人の多い大通り。
 数日をかけて行なわれる祭りのため、この町はあふれんばかりの人で埋め尽くされていた。

 特に人気なのが、各地方の名物を一堂に集めた、通称『名産天幕』である。
 その名の通り、大きな天幕の中に各地の名物が並ぶ。

 見ているだけでも楽しい、と若者からお年寄りまで多くの人が足を運ぶ。
 中には貴族もいるようだが、祭りの場では無礼講。
 特別扱いはされないので、顔を知らなければ気づくこともない。
 それは、お付きの苦労が増えるということでもあるのだが。

「……ディノール様のお姿が見えないが……」
 赤い髪の少年が、ぼそりと呟いた。
 仏頂面で、とても祭りを楽しんでいるようには見えない。
「……ルア、お前、見ていなかったのか?」
 隣を歩いていた青年が、ぎょっとした表情で彼を見下ろす。
 こちらは直前まで笑顔で店を眺めていた。
「さあ。俺は自分の身を守るだけで精一杯だ」
「小さいからな、お前。冗談に聞こえないところが怖いよ……」
「冗談を言った覚えはないから当然だな」

 そもそもルアは、この道中についてくるつもりなどなかった。
 ディノールと歳のそう変わらない彼は、背格好もあまり変わらない。
 遊び相手としてお屋敷にいる分には構わないが、こういった人の多い場所では護衛の邪魔にしかならないのだ。
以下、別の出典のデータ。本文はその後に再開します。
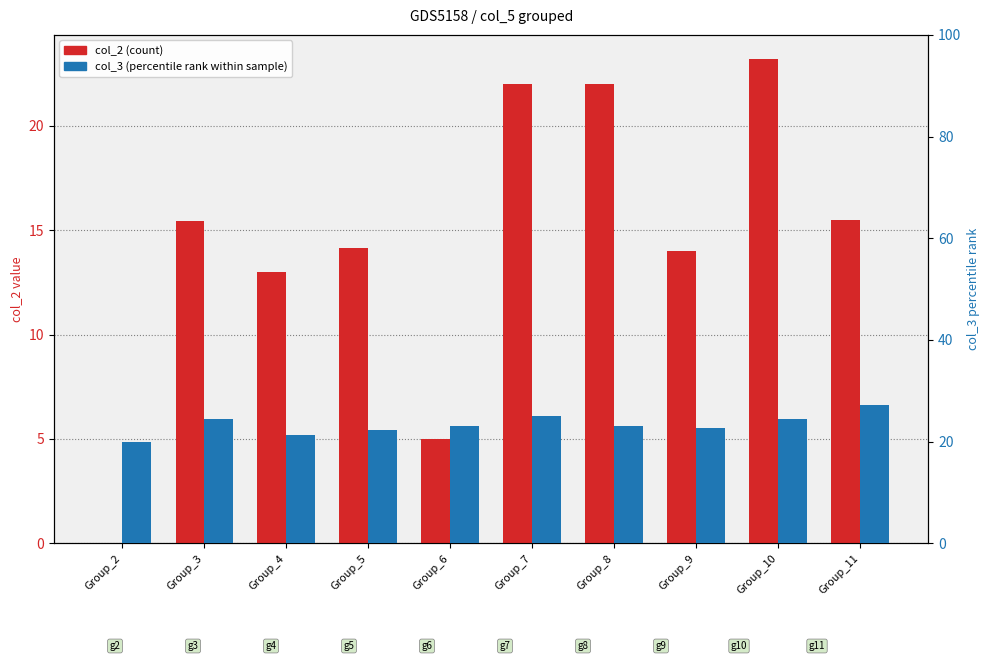

At which label is col_3 (percentile rank) closest to 23?

Group_6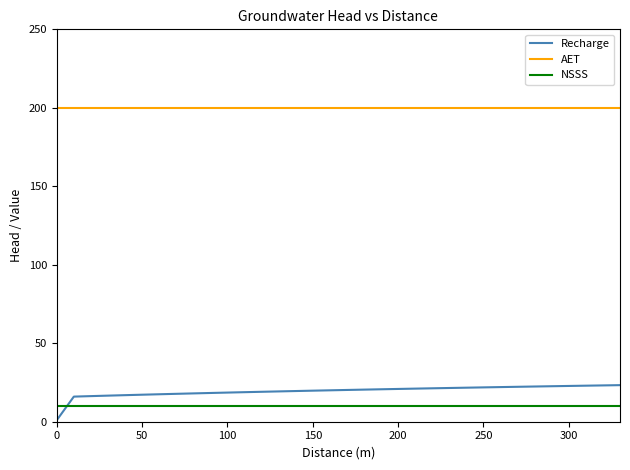

What is the lowest value of the AET series?

200.0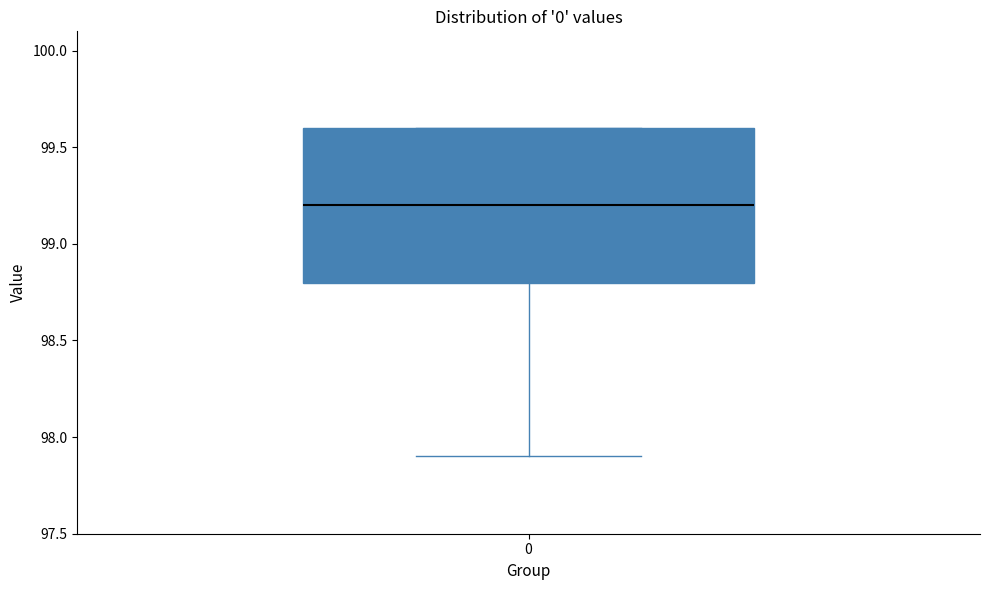

Read this box plot against the y-axis: the position of the median line, the range covered by the box, and the ends of both whiskers. The values are not printed on the chart, so give them approximately, as read against the axis.

median 99.2, box 98.8 to 99.6, whiskers 97.9 to 99.6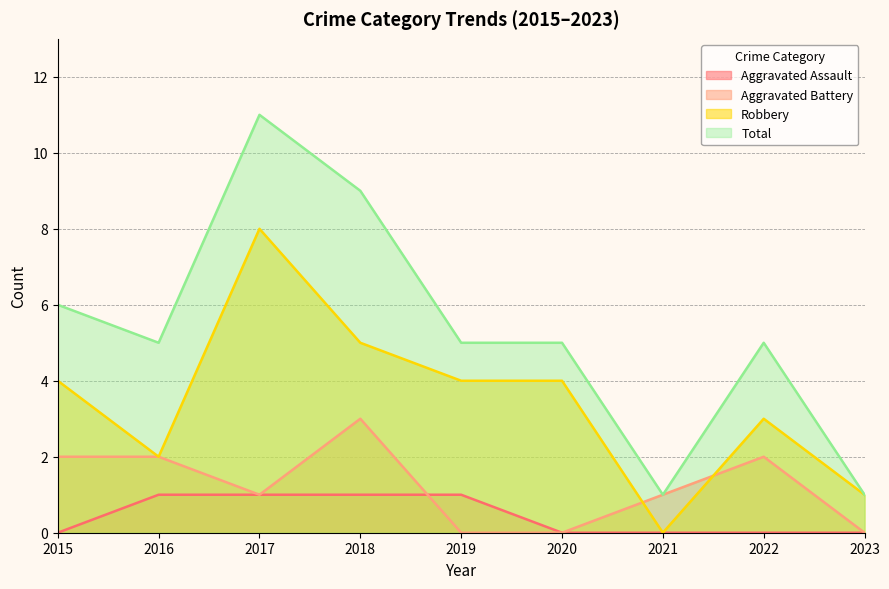

At how many categories does at least one series exceed 4?

7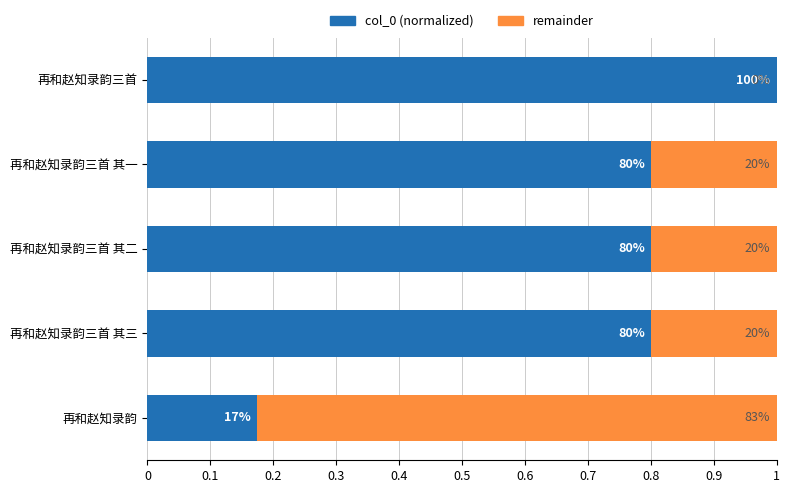

Reading right to left, what are all the values shown in this chart?

col_0 (normalized): 1.0	0.8	0.8	0.8	0.2
remainder: 0.0	0.2	0.2	0.2	0.8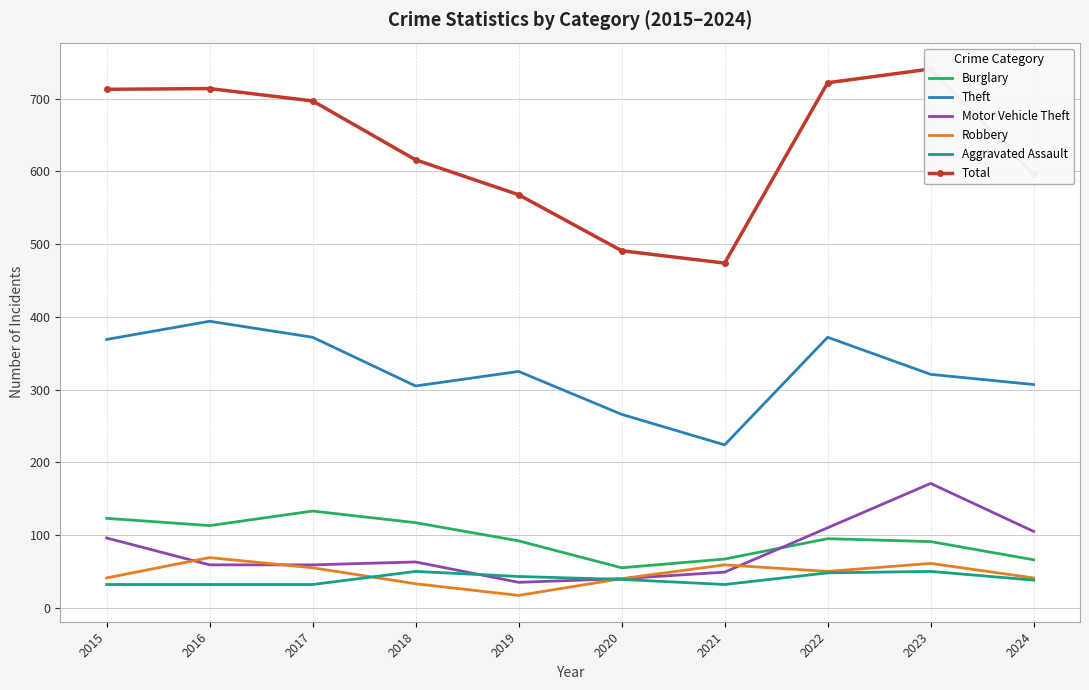

What is the smallest value displayed?

17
「だいたい、こんなところにまで俺をつれてくるなんて、間違っているとしか思えない」
「何を言ってる。まだ正式に認められていないとはいえ、お前は剣も魔法も使える護衛として、ご主人に気に入られているんだぞ」
「護衛か……俺には、ご子息の遊び相手くらいの立場が相応しいさ」
 苦く笑って、ルアは青年の腰を叩いた。

「探そう、アルディア。何かあったら大変だ」
 ため息をついて、青年は頷いた。
 この少年の自虐的なところは、いつまでたっても改善されそうにない。
 護衛対象の能天気なまでの明るさの半分――いや欠片でもいいから、彼に分けてやって欲しかった。